What is capital gain tax?
Capital gain tax is the tax that applies to capital gains. But since short- and long-term gains are taxed differently, things are a little more complicated than the definition may lead us to believe. In addition, taxation depends on the type of asset in the Indian context.
In India, for LTCGs made on selling equity, you will need to shell out 10% as tax for profits above ₹1,00,000. For all non-crypto assets other than equity shares, the tax rate applied to long-term gains is a flat 20%.
With STCG, securities-based gains (home, vehicle, machines, equity funds, etc.) are taxed at a flat 15% in India. For anything else, the gains need to be added to the income tax declaration.
For crypto, though, LTCG and STCG are taxed at 30%, with the only exemption being the fee charged by the platform for transfers.

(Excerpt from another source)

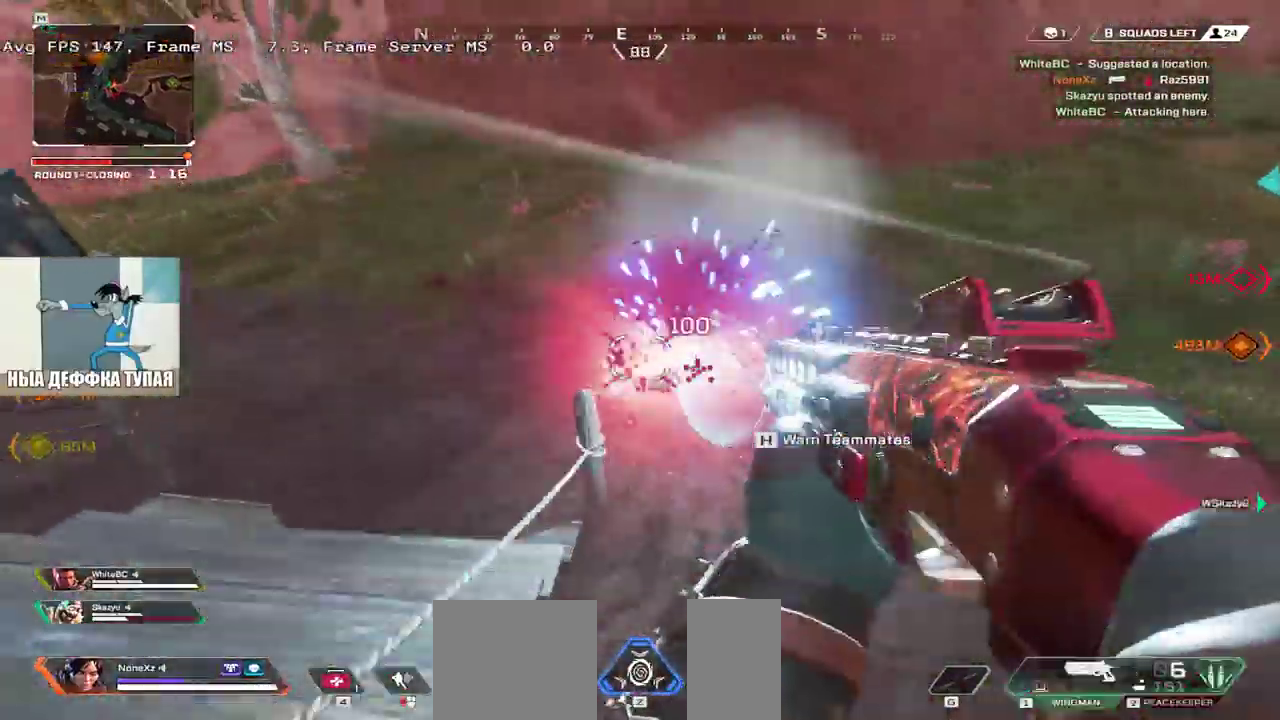
{"keys": ["e", "shift", "w"], "mouse": [], "events": [[17, "1", "up"], [450, "w", "down"], [483, "shift", "down"]]}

How to save capital gain tax
Be it LTCG or STCG, you can try and save taxes via the following strategies:
- Setting off all the capital losses. This is, however, not applicable to crypto-specific gains.

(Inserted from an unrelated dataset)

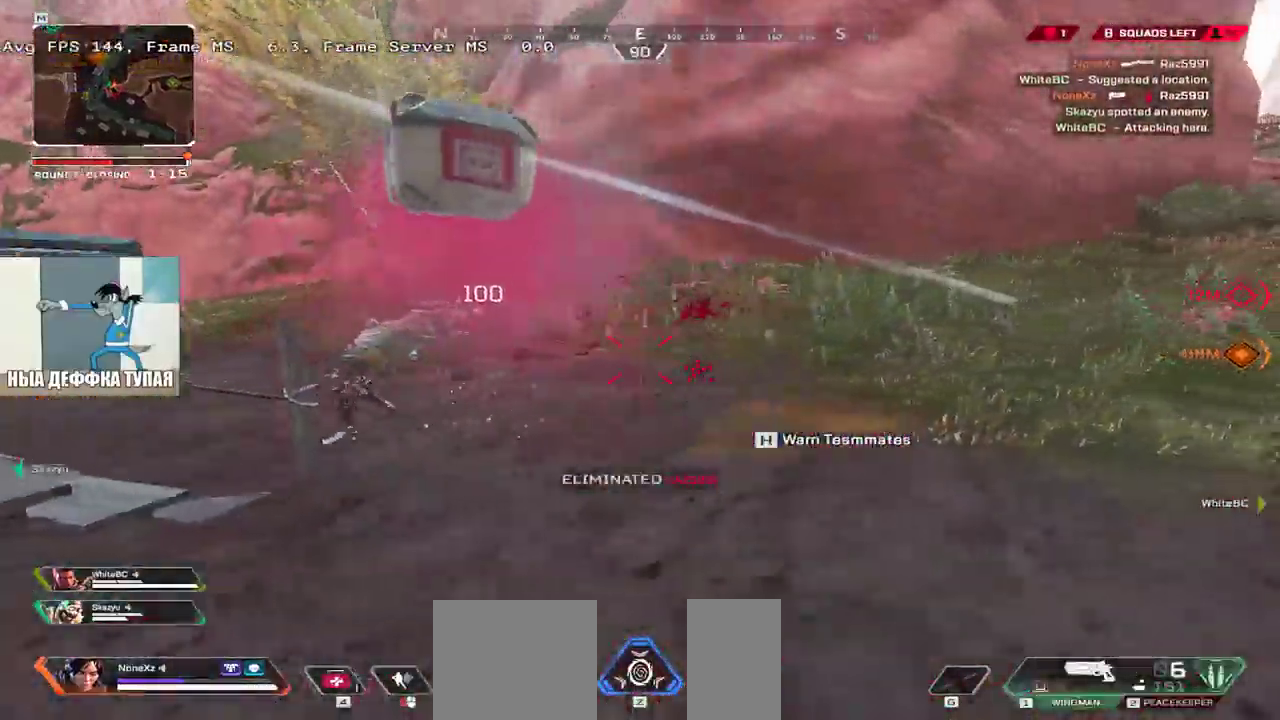
{"keys": ["e", "w"], "mouse": [], "events": [[50, "shift", "up"]]}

- Creating a Capital Gains Account Scheme (CGAS) account to benefit from the relevant scheme. The scheme offers discounts on tax to those who reinvest their capital gains within a specified time period.
- Adjusting property-specific gains for inflation. This can be done using the capital gain index chart mentioned above and remember to deduct all relevant overheads.
- Investing in tax-deferred plans, especially for retirement.
- Looking at long-term investment opportunities.
- Buying capital gain bonds. In the subsection below, you can learn how to do this.
- Buying capital gain bonds online
- While the strategies mentioned above can help you save tax, there is a more specific way to reduce capital gain tax on property.
- Purchasing capital gain bonds. Doing so further helps reduce your tax obligations under Section 54EC. These bonds help you with tax exemption, provided you invest in them in less than six months after you get gains.
You can purchase bonds of this kind from authorized brokers, or you can simply find them online. If you decide to take the online route, look for Indian Railway Finance Corporation (IRFC), Power Finance Corporation (PFC), and Rural Electrification Corporation (REC) bonds. Of course, you will need to fill out a few online application forms for them.
How to avoid capital gains tax
There is no way to avoid capital gains tax entirely if you fall within the taxable bracket. However, it is possible to save on taxes, and that is something you must have learned about in the section above. To sum it up, in India, long-term capital gains arising from equities can only be taxed after they cross ₹1 lakh. So if your equity-based gains are under this limit, you are exempted from paying taxes here.
That said, it is better to try not to build a portfolio around trying to avoid taxation.
Capital gains are all about selling an investment when the value of the asset appreciates. Therefore, if you are an investor, it is important to understand the concept of capital gains and the relevant tax obligations well.
Once you do, it becomes easier to pick investment instruments and time frames that will help you maximize your gains. Remember, doing your own research is the key to planning your investments.
How Do Mutual Funds Account for Capital Gains?
Mutual funds handle capital gains by pooling profits from selling investments. They distribute gains to investors in dividends or reinvest to grow fund value.
What Is a Net Capital Gain?
A net capital gain is the profit earned from selling investments, minus any losses. It’s what’s left after subtracting losses from gains, showing overall investment performance.
Are all investments subject to capital gains tax?
Most investments are subject to capital gains tax when sold at a profit. However, tax rules vary based on factors like holding duration and account type.
What is the difference between short-term and long-term capital gains?
Short-term capital gains arise from selling investments held for a year or less, while long-term gains come from holding investments for over a year. Tax rates differ for each.
Is capital gains tax applicable to cryptocurrency trading?
Yes, capital gains tax usually applies to cryptocurrency trading. Profits from selling cryptocurrencies are subject to taxation, similar to gains from other investments.